Noi siamo invece dell’avviso che se avessimo un sistema di generazione distribuita, in cui ciascuno possa autoprodurre ed autoconsumare l’energia che serve, servendosi di piccoli impianti e di piccole reti private dotati di sistemi di accumulo, da affiancare a quella di Enel Distribuzione, allora sì potremmo veramente ottenere un taglio significativo del costo dell’energia per famiglie ed imprese.

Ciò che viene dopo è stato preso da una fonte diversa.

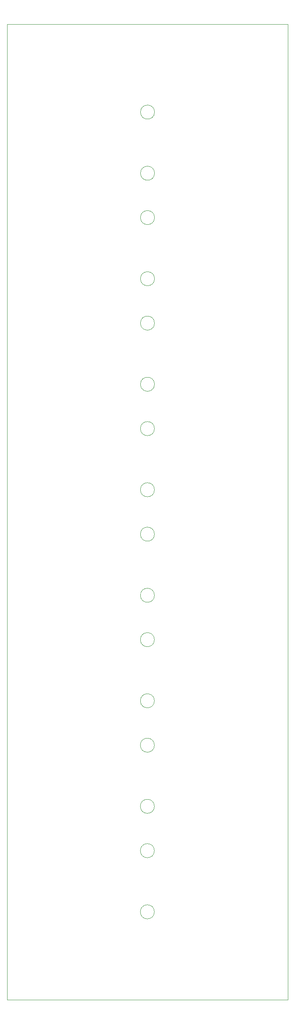
<source format=gbr>
%TF.GenerationSoftware,KiCad,Pcbnew,(2017-11-10 revision d8f4e35)-HEAD*%
%TF.CreationDate,2017-12-06T14:17:32-08:00*%
%TF.ProjectId,ceiling_pcb,6365696C696E675F7063622E6B696361,0.1*%
%TF.SameCoordinates,Original*%
%TF.FileFunction,Profile,NP*%
%FSLAX46Y46*%
G04 Gerber Fmt 4.6, Leading zero omitted, Abs format (unit mm)*
G04 Created by KiCad (PCBNEW (2017-11-10 revision d8f4e35)-HEAD) date Wed Dec  6 14:17:32 2017*
%MOMM*%
%LPD*%
G01*
G04 APERTURE LIST*
%ADD10C,0.001000*%
G04 APERTURE END LIST*
D10*
X155000000Y-11025000D02*
X155000000Y-219000000D01*
X95000000Y-219000000D02*
X95000000Y-11025000D01*
X155000000Y-11025000D02*
X95000000Y-11025000D01*
X95000000Y-219000000D02*
X155000000Y-219000000D01*
X126459000Y-200279810D02*
G75*
G03X126459000Y-200279810I-1500000J0D01*
G01*
X126459000Y-187245800D02*
G75*
G03X126459000Y-187245800I-1500000J0D01*
G01*
X126465000Y-177779700D02*
G75*
G03X126465000Y-177779700I-1500000J0D01*
G01*
X126465000Y-164745700D02*
G75*
G03X126465000Y-164745700I-1500000J0D01*
G01*
X126471000Y-155279600D02*
G75*
G03X126471000Y-155279600I-1500000J0D01*
G01*
X126471000Y-142245600D02*
G75*
G03X126471000Y-142245600I-1500000J0D01*
G01*
X126477000Y-132779600D02*
G75*
G03X126477000Y-132779600I-1500000J0D01*
G01*
X126477000Y-119745500D02*
G75*
G03X126477000Y-119745500I-1500000J0D01*
G01*
X126483000Y-110279500D02*
G75*
G03X126483000Y-110279500I-1500000J0D01*
G01*
X126483000Y-97245200D02*
G75*
G03X126483000Y-97245200I-1500000J0D01*
G01*
X126489000Y-74745200D02*
G75*
G03X126489000Y-74745200I-1500000J0D01*
G01*
X126489000Y-87779200D02*
G75*
G03X126489000Y-87779200I-1500000J0D01*
G01*
X126495000Y-65279200D02*
G75*
G03X126495000Y-65279200I-1500000J0D01*
G01*
X126495000Y-52245200D02*
G75*
G03X126495000Y-52245200I-1500000J0D01*
G01*
X126501000Y-42779200D02*
G75*
G03X126501000Y-42779200I-1500000J0D01*
G01*
X126501000Y-29745200D02*
G75*
G03X126501000Y-29745200I-1500000J0D01*
G01*
M02*

</source>
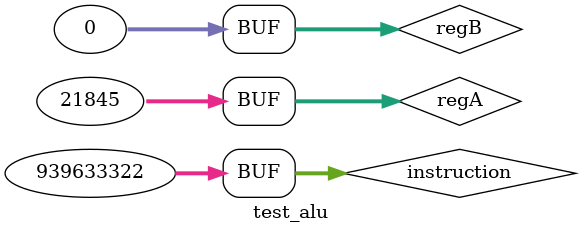
<source format=v>

`timescale 1ns/1ps

module test_alu();
    reg[31:0] instruction, regA, regB;
    wire[31:0] result;
    wire[2:0] flags;

    alu test(
        .instruction(instruction),
        .regA(regA),
        .regB(regB),
        .result(result),
        .flags(flags)
    );

    initial begin
        $monitor("Time: %3d.\n Instruction: %32b\n regA: %32b, regB: %32b\n result: %32b, flags: %3b\n",
            $time, instruction, regA, regB, result, flags);

        // R-type
        // add normal
        #1
            $display("add normal");
        instruction = 32'b000000_00000_00001_00000_00000_100000;
        regA = 32'b00000000_00000000_00000000_00000001;
        regB = 32'b00000000_00000000_00000000_00000001;

        // add overflow
        #1
            $display("add overflow");
        instruction = 32'b000000_00000_00001_00000_00000_100000;
        regA = 32'b01111111_11111111_11111111_11111111;
        regB = 32'b00000000_00000000_00000000_00000001;

        // addu
        #1
            $display("addu");
        instruction = 32'b000000_00000_00001_00000_00000_100001;
        regA = 32'b00000000_00000000_00000000_00000001;
        regB = 32'b01111111_11111111_11111111_11111111;

        // and
        #1
            $display("and");
        instruction = 32'b000000_00000_00001_00000_00000_100100;
        regA = 32'b10101011_10101011_10101011_10101011;
        regB = 32'b01010101_01010101_01010101_01010101;

        // nor
        #1
            $display("nor");
        instruction = 32'b000000_00000_00001_00000_00000_100111;
        regA = 32'b01010101_10101011_10101011_10101011;
        regB = 32'b01010101_01010101_01010101_01010101;

        // or
        #1
            $display("or");
        instruction = 32'b000000_00000_00001_00000_00000_100101;
        regA = 32'b10101011_10101011_10101011_10101011;
        regB = 32'b01010101_01010101_01010101_01010101;

        // sll
        #1
            $display("sll");
        instruction = 32'b000000_00000_00000_00000_00100_000000;
        regA = 32'b11111111_00000000_00000000_11111111;
        regB = 32'b00000000_00000000_00000000_00000000;

        // sllv
        #1
            $display("sllv");
        instruction = 32'b000000_00001_00000_00000_00000_000100;
        regA = 32'b11111111_00000000_00000000_11111111;
        regB = 32'b00000000_00000000_00000000_00000100;

        // slt
        // #1
        // $display("slt");
        // instruction = 32'b000000_00001_00000_00000_00000_101010;
        // regA = 32'b11111111_00000000_00000000_11111111;
        // regB = 32'b00000000_00000000_00000000_00000100;

        // sltu
        // #1
        // $display("sltu");
        // instruction = 32'b000000_00001_00000_00000_00000_101011;
        // regA = 32'b11111111_00000000_00000000_11111111;
        // regB = 32'b00000000_00000000_00000000_00000100;

        // sra
        #1
            $display("sra");
        instruction = 32'b000000_00000_00000_00000_00100_000011;
        regA = 32'b11111111_00000000_00000000_11111111;
        regB = 32'b00000000_00000000_00000000_00000000;

        // srav
        #1
            $display("srav");
        instruction = 32'b000000_00001_00000_00000_00000_000111;
        regA = 32'b11111111_00000000_00000000_11111111;
        regB = 32'b00000000_00000000_00000000_00000100;

        // srl
        #1
            $display("srl");
        instruction = 32'b000000_00000_00000_00000_00100_000010;
        regA = 32'b11111111_00000000_00000000_11111111;
        regB = 32'b00000000_00000000_00000000_00000000;

        // srlv
        #1
            $display("srlv");
        instruction = 32'b000000_00001_00000_00000_00100_000110;
        regA = 32'b11111111_00000000_00000000_11111111;
        regB = 32'b00000000_00000000_00000000_00000100;

        // sub normal
        #1
            $display("sub normal");
        instruction = 32'b000000_00000_00001_00000_00000_100010;
        regA = 32'b00000000_00000000_00000000_11111111;
        regB = 32'b00000000_00000000_00000000_00000001;

        // sub overflow
        #1
            $display("sub overflow");
        instruction = 32'b000000_00000_00001_00000_00000_100010;
        regA = 32'b00000000_00000000_00000000_11111111;
        regB = 32'b10000000_00000000_00000000_00000000;

        // subu
        #1
            $display("subu");
        instruction = 32'b000000_00000_00001_00000_00000_100011;
        regA = 32'b11111111_11111111_11111111_11111111;
        regB = 32'b11111111_00000000_00000000_00000000;

        // xor
        #1
            $display("xor");
        instruction = 32'b000000_00000_00001_00000_00000_100110;
        regA = 32'b11111111_11111111_11111111_11111111;
        regB = 32'b11111111_00000000_00000000_00000000;

        // I-type

        // addi normal
        #1
            $display("addi normal");
        instruction = 32'b001000_00000_00001_00000000_00000001;
        regA = 32'b00000000_00000000_00000000_11111111;
        regB = 32'b00000000_00000000_00000000_00000000;

        // addi overflow
        #1
            $display("addi overflow");
        instruction = 32'b001000_00000_00001_00000000_00000001;
        regA = 32'b01111111_11111111_11111111_11111111;
        regB = 32'b00000000_00000000_00000000_00000000;

        // addiu
        #1
            $display("addiu");
        instruction = 32'b001001_00000_00001_00000000_00000001;
        regA = 32'b01111111_11111111_11111111_11111111;
        regB = 32'b00000000_00000000_00000000_00000000;

        // andi
        #1
            $display("andi");
        instruction = 32'b001100_00000_00001_11111111_111111111;
        regA = 32'b00000000_11111111_11111111_00000000;
        regB = 32'b00000000_00000000_00000000_00000000;

        // beq
        // #1
        // $display("beq");
        // instruction = 32'b000100_00000_00001_00000000_00000001;
        // regA = 32'b01111111_11111111_11111111_11111111;
        // regB = 32'b00000000_00000000_00000000_00000000;

        // bne
        // #1
        // $display("bne");
        // instruction = 32'b000101_00000_00001_00000000_00000001;
        // regA = 32'b01111111_11111111_11111111_11111111;
        // regB = 32'b00000000_00000000_00000000_00000000;

        // lw
        #1
            $display("lw");
        instruction = 32'b100011_00000_00001_00000000_00000001;
        regA = 32'b00000000_00000000_00000000_11111111;
        regB = 32'b00000000_00000000_00000000_00000000;

        // ori
        #1
            $display("ori");
        instruction = 32'b001101_00000_00001_10101010_10101010;
        regA = 32'b00000000_00000000_01010101_01010101;
        regB = 32'b00000000_00000000_00000000_00000000;

        // slti
        // #1
        // $display("slti");
        // instruction = 32'b001010_00000_00001_00000000_00000001;
        // regA = 32'b01111111_11111111_11111111_11111111;
        // regB = 32'b00000000_00000000_00000000_00000000;

        // sltiu
        // #1
        // $display("sltiu");
        // instruction = 32'b001011_00000_00001_00000000_00000001;
        // regA = 32'b01111111_11111111_11111111_11111111;
        // regB = 32'b00000000_00000000_00000000_00000000;

        // sw
        #1
            $display("sw");
        instruction = 32'b101011_00000_00001_00000000_00000001;
        regA = 32'b00000000_00000000_00000000_11111111;
        regB = 32'b00000000_00000000_00000000_00000000;

        // xori
        #1
            $display("xori");
        instruction = 32'b001110_00000_00001_10101010_10101010;
        regA = 32'b00000000_00000000_01010101_01010101;
        regB = 32'b00000000_00000000_00000000_00000000;

    end
endmodule

</source>
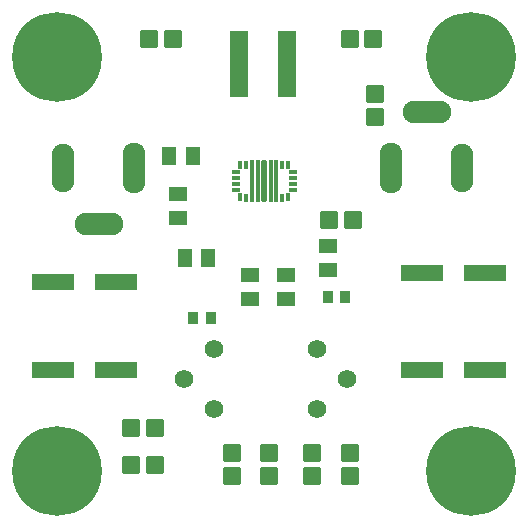
<source format=gts>
G04 Layer: TopSolderMaskLayer*
G04 EasyEDA Pro v2.2.43.4, 2025-10-30 16:07:04*
G04 Gerber Generator version 0.3*
G04 Scale: 100 percent, Rotated: No, Reflected: No*
G04 Dimensions in millimeters*
G04 Leading zeros omitted, absolute positions, 4 integers and 5 decimals*
G04 Generated by one-click*
%FSLAX45Y45*%
%MOMM*%
%AMRoundRect*1,1,$1,$2,$3*1,1,$1,$4,$5*1,1,$1,0-$2,0-$3*1,1,$1,0-$4,0-$5*20,1,$1,$2,$3,$4,$5,0*20,1,$1,$4,$5,0-$2,0-$3,0*20,1,$1,0-$2,0-$3,0-$4,0-$5,0*20,1,$1,0-$4,0-$5,$2,$3,0*4,1,4,$2,$3,$4,$5,0-$2,0-$3,0-$4,0-$5,$2,$3,0*%
%ADD10RoundRect,0.09495X-0.70833X0.67833X0.70833X0.67833*%
%ADD11RoundRect,0.09424X-1.75367X0.60368X1.75367X0.60368*%
%ADD12RoundRect,0.09495X-0.67833X-0.70833X-0.67833X0.70833*%
%ADD13O,1.9016X4.30159*%
%ADD14O,1.9016X4.10159*%
%ADD15O,4.10159X1.9016*%
%ADD16RoundRect,0.09516X-0.70322X2.75321X0.70322X2.75321*%
%ADD17RoundRect,0.07882X-0.31139X0.13639X0.31139X0.13639*%
%ADD18RoundRect,0.0873X-0.13639X0.33639X0.13639X0.33639*%
%ADD19RoundRect,0.07882X-0.13639X0.33639X0.13639X0.33639*%
%ADD20RoundRect,0.07882X-0.13639X0.31139X0.13639X0.31139*%
%ADD21RoundRect,0.07882X-0.13639X1.71138X0.13639X1.71138*%
%ADD22RoundRect,0.08224X-0.17468X1.70968X0.17468X1.70968*%
%ADD23C,7.6016*%
%ADD24RoundRect,0.09387X-0.69237X-0.57013X-0.69237X0.57013*%
%ADD25RoundRect,0.09387X-0.57013X0.69237X0.57013X0.69237*%
%ADD26RoundRect,0.09131X-0.40514X0.45514X0.40514X0.45514*%
%ADD27RoundRect,0.09138X-0.40835X0.43711X0.40835X0.43711*%
%ADD28C,1.56398*%
G75*


G04 Pad Start*
G54D10*
G01X1325000Y550000D03*
G01X1125000Y550000D03*
G54D11*
G01X4116987Y2174988D03*
G01X3583003Y2174988D03*
G01X4116987Y1349987D03*
G01X3583003Y1349987D03*
G54D12*
G01X2652067Y650000D03*
G01X2652067Y450000D03*
G54D13*
G01X1149999Y3060166D03*
G54D14*
G01X550001Y3060166D03*
G54D15*
G01X849975Y2589834D03*
G54D13*
G01X3325001Y3064834D03*
G54D14*
G01X3925000Y3064834D03*
G54D15*
G01X3625026Y3535166D03*
G54D16*
G01X2442006Y3945000D03*
G01X2037994Y3945000D03*
G54D17*
G01X2010001Y3025006D03*
G01X2010001Y2974994D03*
G01X2010001Y2925007D03*
G01X2010001Y2874994D03*
G54D19*
G01X2046000Y2812500D03*
G54D20*
G01X2096013Y2810000D03*
G54D21*
G01X2146000Y2950000D03*
G01X2196012Y2950000D03*
G54D22*
G01X2250000Y2950000D03*
G54D21*
G01X2304013Y2950000D03*
G01X2354000Y2950000D03*
G54D20*
G01X2404013Y2810000D03*
G54D19*
G01X2454000Y2812500D03*
G54D17*
G01X2490000Y2874994D03*
G01X2490000Y2925007D03*
G01X2490000Y2974994D03*
G01X2490000Y3025006D03*
G54D19*
G01X2454000Y3087501D03*
G54D20*
G01X2404013Y3090000D03*
G54D19*
G01X2046000Y3087501D03*
G54D20*
G01X2095987Y3090000D03*
G54D23*
G01X500000Y500000D03*
G01X500000Y4000000D03*
G01X4000000Y4000000D03*
G01X4000000Y500000D03*
G54D12*
G01X3186109Y3691997D03*
G01X3186109Y3491997D03*
G54D24*
G01X1523822Y2840655D03*
G01X1523822Y2640655D03*
G01X2788436Y2201410D03*
G01X2788436Y2401409D03*
G54D25*
G01X1645969Y3166997D03*
G01X1445969Y3166997D03*
G01X1778502Y2300068D03*
G01X1578503Y2300068D03*
G54D10*
G01X1274249Y4156918D03*
G01X1474249Y4156918D03*
G01X3174465Y4156918D03*
G01X2974466Y4156918D03*
G54D26*
G01X2933099Y1973227D03*
G01X2793094Y1973227D03*
G54D10*
G01X3000000Y2625000D03*
G01X2800000Y2625000D03*
G54D11*
G01X458013Y2100013D03*
G01X991997Y2100013D03*
G01X458013Y1350013D03*
G01X991997Y1350013D03*
G54D10*
G01X1326288Y859315D03*
G01X1126288Y859315D03*
G54D12*
G01X2293777Y650000D03*
G01X2293777Y450000D03*
G01X1976737Y650000D03*
G01X1976737Y450000D03*
G01X2975000Y650000D03*
G01X2975000Y450000D03*
G54D27*
G01X1649021Y1788621D03*
G01X1799694Y1788621D03*
G54D24*
G01X2434202Y2153021D03*
G01X2434202Y1953021D03*
G01X2134202Y1951680D03*
G01X2134202Y2151679D03*
G54D28*
G01X1827000Y1529000D03*
G01X1573000Y1275000D03*
G01X1827000Y1021000D03*
G01X2698000Y1021000D03*
G01X2952000Y1275000D03*
G01X2698000Y1529000D03*
G04 Pad End*

M02*


</source>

Servirebbe anche avere maggiore trasparenza e controllo sui meccanismi di formazione del prezzo finale che pagano famiglie ed imprese: una delle cause del “caro energia” è l’andamento anomalo dei costi per il dispacciamento, cioè delle attività che Terna pone in essere per mantenere in equilibrio l’immissione ed il prelievo dell’energia elettrica.

Questo andamento “anomalo” che va dritto in bolletta, è stato talvolta determinato dalla condotta speculativa di alcuni grossisti sanzionati blandamente dall’Authority.

Oggi purtroppo le scelte del Governo vanno piuttosto nella direzione del rafforzamento dell’oligopolio di un solo Gruppo -che ha forti interessi anche nell’Oil&Gas-, alla faccia della libera concorrenza e del libero mercato di cui tutti parlano ma che nessuno pratica.

La prova provata? Il travaglio senza fine del Ddl Concorrenza, scritto, riscritto, stravolto e finora non approvato in Parlamento non per colpa del Bicameralismo perfetto ma semplicemente perché il Governo non vuole scontentare nessuno prima del Referendum del 4 dicembre.

E allora, di cosa blaterano in tv i portavoce del Sì?